A delimiter-free language might be able to be more clever than that. Imagine a dictionary containing two words abc and abe. Anything else, such as a
, bcdab
, or abd
is an error. There are no valid words which start with b
, so b...
must always be an error, however many extra characters we add. Unfortunately, the parser does not know whether the word is valid until it has encountered a delimiter, so it has to go though adding all those wasted characters.

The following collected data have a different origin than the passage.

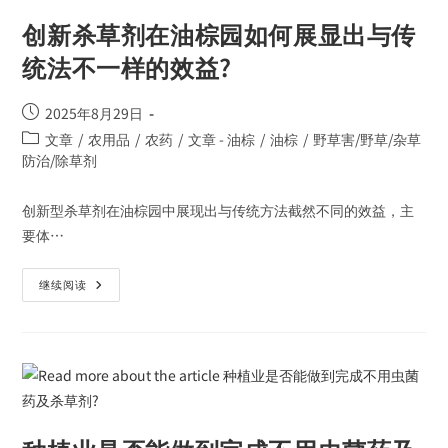
创新杀草剂在油棕园如何展显出与传
统法不一样的效益?
2025年8月29日
文章
/
农用品
/
农药
/
文章 - 油棕
/
油棕
/
野草害/野草/杂草
防治/除草剂
创新型杀草剂在油棕园中展现出与传统方法截然不同的效益，主
要体…
继续阅读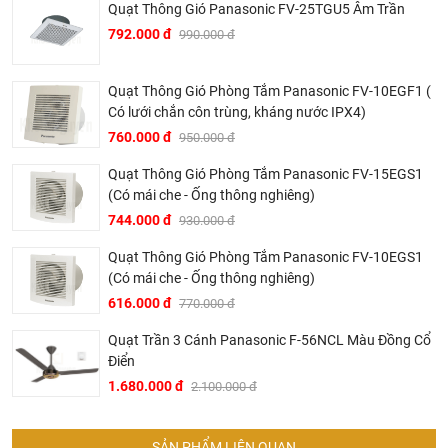
Quạt Thông Gió Panasonic FV-25TGU5 Âm Trần
Bảo hành chính hãng 2 năm, an tâm sử dụng: Khẳng định
792.000 đ
990.000 đ
chất lượng và độ tin cậy, sản phẩm được bảo hành chính
hãng lên đến 2 năm, mang lại sự an tâm tuyệt đối cho
Quạt Thông Gió Phòng Tắm Panasonic FV-10EGF1 (
người tiêu dùng.
Có lưới chắn côn trùng, kháng nước IPX4)
760.000 đ
950.000 đ
Quạt Thông Gió Phòng Tắm Panasonic FV-15EGS1
(Có mái che - Ống thông nghiêng)
744.000 đ
930.000 đ
Quạt Thông Gió Phòng Tắm Panasonic FV-10EGS1
(Có mái che - Ống thông nghiêng)
616.000 đ
770.000 đ
Quạt Trần 3 Cánh Panasonic F-56NCL Màu Đồng Cổ
Điển
1.680.000 đ
2.100.000 đ
SẢN PHẨM LIÊN QUAN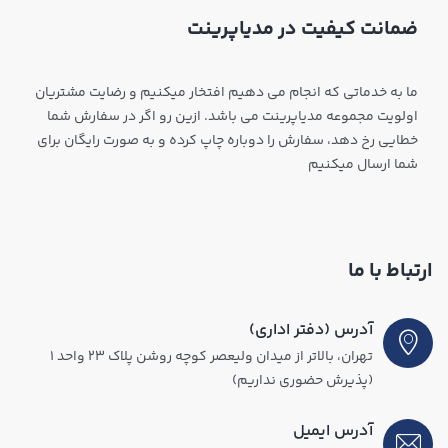
ضمانت کیفیت در مدیاپرینت
ما به خدماتی که انجام می دهیم افتخار میکنیم و رضایت مشتریان
اولویت مجموعه مدیاپرینت می باشد. ازین رو اگر در سفارش شما
خطایی رخ دهد، سفارش را دوباره چاپ کرده و به صورت رایگان برای
شما ارسال میکنیم
ارتباط با ما
آدرس (دفتر اداری)
تهران، بالاتر از میدان ولیعصر کوچه روشن پلاک ۲۳ واحد ۱
(پذیرش حضوری نداریم)
آدرس ایمیل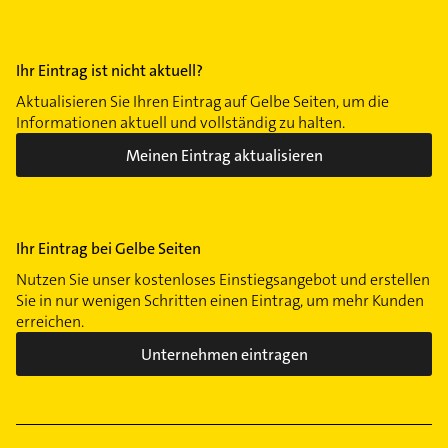
Ihr Eintrag ist nicht aktuell?
Aktualisieren Sie Ihren Eintrag auf Gelbe Seiten, um die
Informationen aktuell und vollständig zu halten.
Meinen Eintrag aktualisieren
Ihr Eintrag bei Gelbe Seiten
Nutzen Sie unser kostenloses Einstiegsangebot und erstellen
Sie in nur wenigen Schritten einen Eintrag, um mehr Kunden
erreichen.
Unternehmen eintragen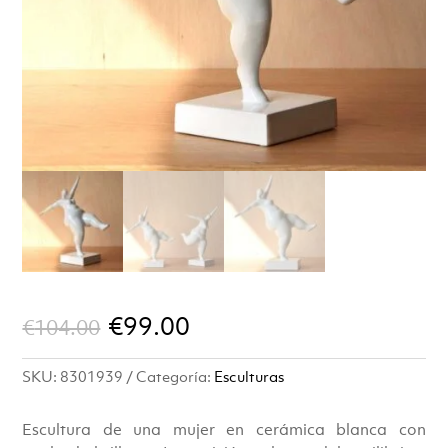
El
El
€
99.00
€
104.00
precio
precio
SKU:
8301939
Categoría:
Esculturas
original
actual
era:
es:
Escultura de una mujer en cerámica blanca con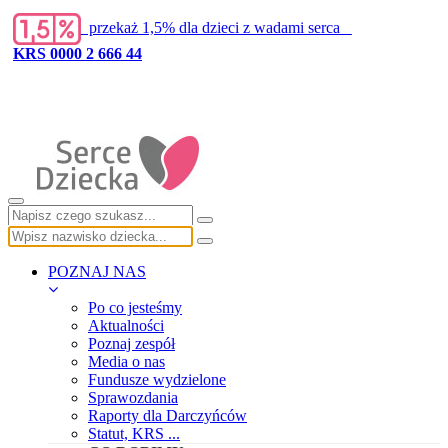
przekaż 1,5% dla dzieci z wadami serca
KRS 0000 2 666 44
POZNAJ NAS
Po co jesteśmy
Aktualności
Poznaj zespół
Media o nas
Fundusze wydzielone
Sprawozdania
Raporty dla Darczyńców
Statut, KRS ...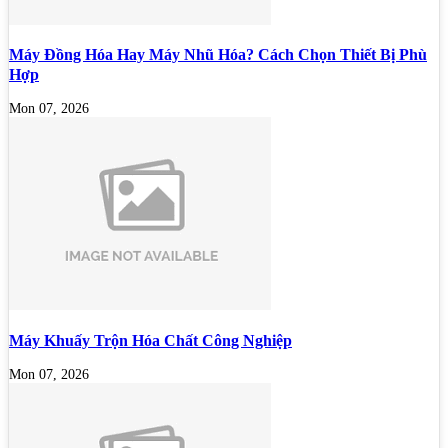
Máy Đồng Hóa Hay Máy Nhũ Hóa? Cách Chọn Thiết Bị Phù
Hợp
Mon 07, 2026
Máy Khuấy Trộn Hóa Chất Công Nghiệp
Mon 07, 2026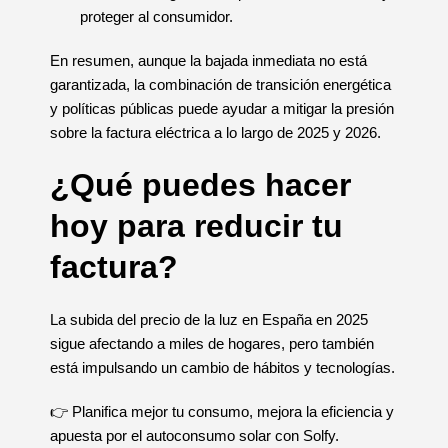
proteger al consumidor.
En resumen, aunque la bajada inmediata no está
garantizada, la combinación de transición energética
y políticas públicas puede ayudar a mitigar la presión
sobre la factura eléctrica a lo largo de 2025 y 2026.
¿Qué puedes hacer
hoy para reducir tu
factura?
La subida del precio de la luz en España en 2025
sigue afectando a miles de hogares, pero también
está impulsando un cambio de hábitos y tecnologías.
👉 Planifica mejor tu consumo, mejora la eficiencia y
apuesta por el autoconsumo solar con Solfy.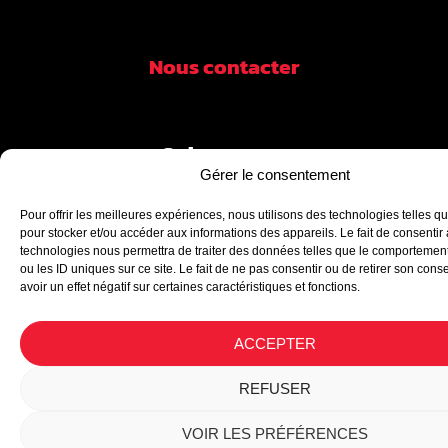
Nous contacter
Suivez-nous
Gérer le consentement
Pour offrir les meilleures expériences, nous utilisons des technologies telles q
pour stocker et/ou accéder aux informations des appareils. Le fait de consentir
technologies nous permettra de traiter des données telles que le comportemen
ou les ID uniques sur ce site. Le fait de ne pas consentir ou de retirer son con
avoir un effet négatif sur certaines caractéristiques et fonctions.
RÉSULTATS
ACCEPTER
REFUSER
VOIR LES PRÉFÉRENCES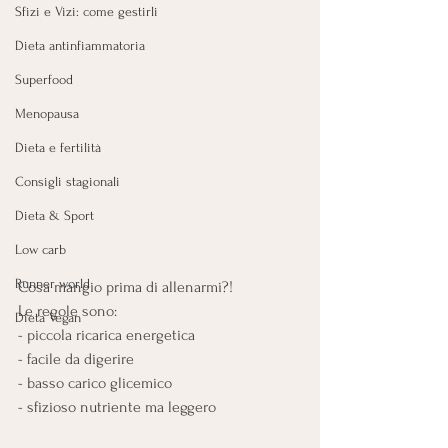
Sfizi e Vizi: come gestirli
Dieta antinfiammatoria
Superfood
Menopausa
Dieta e fertilità
Consigli stagionali
Dieta & Sport
Low carb
Runner world
Cosa mangio prima di allenarmi?! 
Le regole sono:
Dieta Vegan
- piccola ricarica energetica 
- facile da digerire 
- basso carico glicemico 
- sfizioso nutriente ma leggero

My thoughts at the moment lean toward representing valid words as a tree of transitions. For example, in our very simple two word system, the transitions are:
- -> a
- a -> b
- ab -> c
- ab -> e
If we are at the start of a word and receive anything other than a
, it is an error. Once we have an a
, anything other than a b
is an error. Once we have ab
, only c
or e
are valid. The ab
-> c
and ab
-> e
transitions are somehow special, though. abc
and abe
represent complete valid words, whereas a
and ab
do not.
This is all well and good at tracking whether an sequence of input characters is valid, but it's not much use otherwise. We need a way to associate words with actions. Luckily the dictionary mechanism in ELIUS already does this. The trick in this case is that the executable code is not associated with a whole word, but with a particular node in the parse tree. This in turn becomes how we tell whether a sequence of characters represents a valid word - if the destination node in the tree has some action associated with it.
Parsing input becomes:
- reset the input state to "empty"
- read a character.
- if the character has a valid transition from the current state, advance the state and go back to step 2
- if the character does not have a valid transition, but the current state has an associated action, do it and go back to step 1
- if the character does not have a valid transition, and the current state does not has an associated action, error and go back to step 1
It's a bit wordy, and it hides a few important details (such as how to represent and traverse the tree), but this does seem a very powerful approach.